WORK INSTRUCTIONS –
Leaving out each picture, transcribe the lines of the listing below exactly from the first through the line that contains "Modèle phare sans".

SOURCE RECORDS –

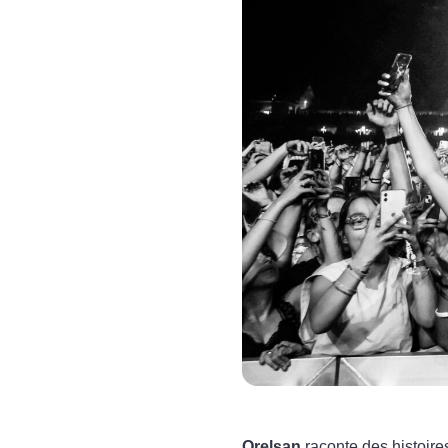
Orelsan
raconte des histoire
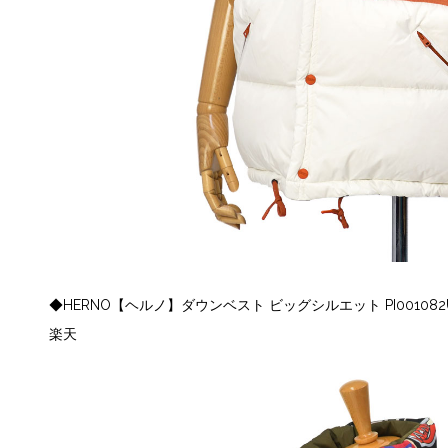
◆HERNO【ヘルノ】ダウンベスト ビッグシルエット PI001082U
楽天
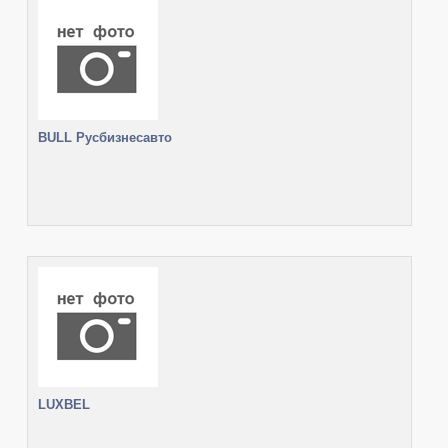
BULL Русбизнесавто
LUXBEL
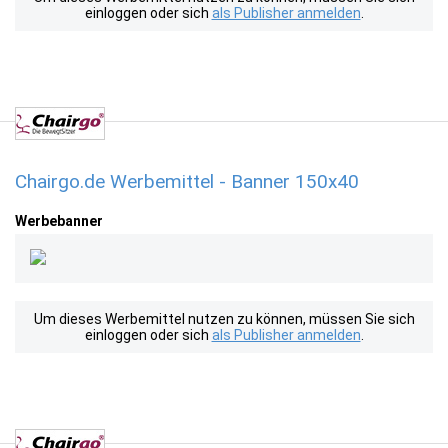
einloggen oder sich
als Publisher anmelden
.
Chairgo.de Werbemittel - Banner 150x40
Werbebanner
Um dieses Werbemittel nutzen zu können, müssen Sie sich
einloggen oder sich
als Publisher anmelden
.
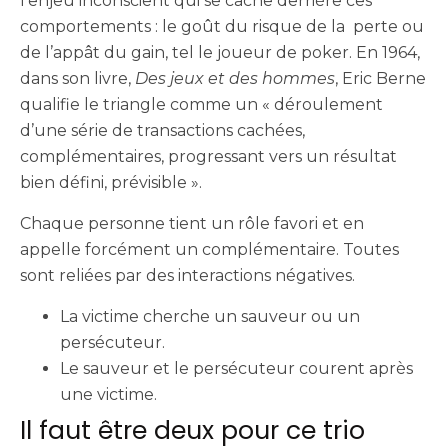
l’enjeu inconscient qui se cache derrière ces
comportements : le goût du risque de la perte ou
de l’appât du gain, tel le joueur de poker. En 1964,
dans son livre,
Des jeux et des hommes
, Eric Berne
qualifie le triangle comme un « déroulement
d’une série de transactions cachées,
complémentaires, progressant vers un résultat
bien défini, prévisible ».
Chaque personne tient un rôle favori et en
appelle forcément un complémentaire. Toutes
sont reliées par des interactions négatives.
La victime cherche un sauveur ou un
persécuteur.
Le sauveur et le persécuteur courent après
une victime.
Il faut être deux pour ce trio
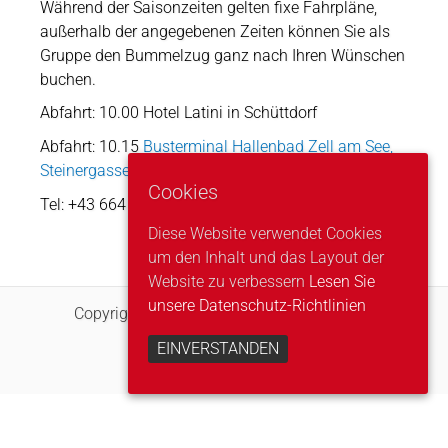
Während der Saisonzeiten gelten fixe Fahrpläne,
außerhalb der angegebenen Zeiten können Sie als
Gruppe den Bummelzug ganz nach Ihren Wünschen
buchen.
Abfahrt: 10.00 Hotel Latini in Schüttdorf
Abfahrt: 10.15
Busterminal Hallenbad Zell am See,
Steinergasse 3-5
Cookies
Tel: +43 664 13 41 906
Diese Website verwendet Cookies
um den Inhalt und das Layout der
Website zu verbessern
Lesen Sie
unsere Datenschutz-Richtlinien
Copyright © 2026 Bummelzug Zell am See
Impressum
EINVERSTANDEN
Datenschutzerklärung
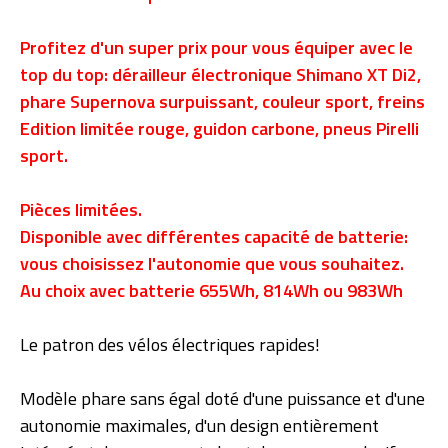
Profitez d'un super prix pour vous équiper avec le
top du top: dérailleur électronique Shimano XT Di2,
phare Supernova surpuissant, couleur sport, freins
Edition limitée rouge, guidon carbone, pneus Pirelli
sport.
Pièces limitées.
Disponible avec différentes capacité de batterie:
vous choisissez l'autonomie que vous souhaitez.
Au choix avec batterie 655Wh, 814Wh ou 983Wh
Le patron des vélos électriques rapides!
Modèle phare sans égal doté d'une puissance et d'une
autonomie maximales, d'un design entièrement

RESPONSE TO THIS EXERCISE –
Orelsan
raconte des histoire
◆HERNO【ヘルノ】ダウンベスト ビッグシルエット PI001082U
楽天
BULL Русбизнесавто
LUXBEL
einloggen oder sich
als Publisher anmelden
.
Chairgo.de Werbemittel - Banner 150x40
Werbebanner
Um dieses Werbemittel nutzen zu können, müssen Sie sich
einloggen oder sich
als Publisher anmelden
.
l’enjeu inconscient qui se cache derrière ces
comportements : le goût du risque de la perte ou
de l’appât du gain, tel le joueur de poker. En 1964,
dans son livre,
Des jeux et des hommes
, Eric Berne
qualifie le triangle comme un « déroulement
d’une série de transactions cachées,
complémentaires, progressant vers un résultat
bien défini, prévisible ».
Chaque personne tient un rôle favori et en
appelle forcément un complémentaire. Toutes
sont reliées par des interactions négatives.
La victime cherche un sauveur ou un
persécuteur.
Le sauveur et le persécuteur courent après
une victime.
Il faut être deux pour ce trio
Während der Saisonzeiten gelten fixe Fahrpläne,
außerhalb der angegebenen Zeiten können Sie als
Gruppe den Bummelzug ganz nach Ihren Wünschen
buchen.
Abfahrt: 10.00 Hotel Latini in Schüttdorf
Abfahrt: 10.15
Busterminal Hallenbad Zell am See,
Steinergasse 3-5
Cookies
Tel: +43 664 13 41 906
Diese Website verwendet Cookies
um den Inhalt und das Layout der
Website zu verbessern
Lesen Sie
unsere Datenschutz-Richtlinien
Copyright © 2026 Bummelzug Zell am See
Impressum
EINVERSTANDEN
Datenschutzerklärung
Profitez d'un super prix pour vous équiper avec le
top du top: dérailleur électronique Shimano XT Di2,
phare Supernova surpuissant, couleur sport, freins
Edition limitée rouge, guidon carbone, pneus Pirelli
sport.
Pièces limitées.
Disponible avec différentes capacité de batterie:
vous choisissez l'autonomie que vous souhaitez.
Au choix avec batterie 655Wh, 814Wh ou 983Wh
Le patron des vélos électriques rapides!
Modèle phare sans égal doté d'une puissance et d'une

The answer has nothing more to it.